**Selected excerpt:**
▼
At first glance Karou and her life seem pretty normal. She’s an artist going to school in the magical city of Prague. She and her best friend Zazou have normal teenage conversations about dirtbag exboyfriends and cute future ones. A hint of the magical gets introduced into the story and the reader starts to realize that with Karou, appearances are deceiving and that hint of magic becomes a deluge until the reader is drenched in the fantastical.

Akiva meets Karou when she’s running an errand collecting teeth for the father figure in her life, Brimstone. Brimstone is a chimeara, a race that is monster like in appearance, but human in manner. Kind of. Akiva spots Karou in a marketplace and there is something fascinating about her, so he follows her. When he see’s her buying teeth, he jumps to a conclusion and tries to kill her. Karou, an innocent, somehow defends herself with tattoo’s that blaze into life in his presence, shooting fire, and escapes back to Prague. He follows her and observes her life, realizing he was mistaken. This is where their love story begins. It’s mythological in nature, but reminiscent of Romeo and Juliet’s tale of two lovers from opposing families, although in this case they are from opposing races who are at war with each other.
▲
**Record extracts:**
▼
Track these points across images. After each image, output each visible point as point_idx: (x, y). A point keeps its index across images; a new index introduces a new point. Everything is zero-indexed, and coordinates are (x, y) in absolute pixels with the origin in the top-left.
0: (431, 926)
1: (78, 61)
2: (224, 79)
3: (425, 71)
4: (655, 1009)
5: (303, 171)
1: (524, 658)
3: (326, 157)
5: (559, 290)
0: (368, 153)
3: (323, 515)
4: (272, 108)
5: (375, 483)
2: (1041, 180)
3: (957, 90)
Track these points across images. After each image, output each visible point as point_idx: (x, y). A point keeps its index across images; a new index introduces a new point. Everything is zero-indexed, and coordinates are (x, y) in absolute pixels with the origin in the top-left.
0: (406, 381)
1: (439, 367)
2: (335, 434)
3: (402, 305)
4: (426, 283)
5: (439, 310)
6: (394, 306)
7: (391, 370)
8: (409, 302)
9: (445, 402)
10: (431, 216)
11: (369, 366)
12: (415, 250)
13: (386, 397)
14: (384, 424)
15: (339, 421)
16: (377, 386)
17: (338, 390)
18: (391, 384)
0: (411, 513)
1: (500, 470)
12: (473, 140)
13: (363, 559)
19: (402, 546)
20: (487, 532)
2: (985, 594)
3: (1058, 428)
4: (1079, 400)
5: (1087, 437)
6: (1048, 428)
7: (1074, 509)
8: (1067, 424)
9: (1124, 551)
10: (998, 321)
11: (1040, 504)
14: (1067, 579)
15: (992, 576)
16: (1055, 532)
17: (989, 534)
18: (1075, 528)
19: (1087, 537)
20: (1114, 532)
▲
**Problems and tasks:**
• a. Answer these questions using the passage about Karou, giving each answer on its own line:
(i) In what city does Karou go to school?
(ii) What is Karou collecting when Akiva meets her?
(iii) Who is the father figure in Karou's life?
• b. Output the part of the passage about Karou that opens with the words containing "Akiva meets Karou" and closes with "with each other.", copied word for word.
The lines have no connection to the passage about Karou.

**Answers given:**
• a.
(i) Prague
(ii) Teeth
(iii) Brimstone

• b.
Akiva meets Karou when she’s running an errand collecting teeth for the father figure in her life, Brimstone. Brimstone is a chimeara, a race that is monster like in appearance, but human in manner. Kind of. Akiva spots Karou in a marketplace and there is something fascinating about her, so he follows her. When he see’s her buying teeth, he jumps to a conclusion and tries to kill her. Karou, an innocent, somehow defends herself with tattoo’s that blaze into life in his presence, shooting fire, and escapes back to Prague. He follows her and observes her life, realizing he was mistaken. This is where their love story begins. It’s mythological in nature, but reminiscent of Romeo and Juliet’s tale of two lovers from opposing families, although in this case they are from opposing races who are at war with each other.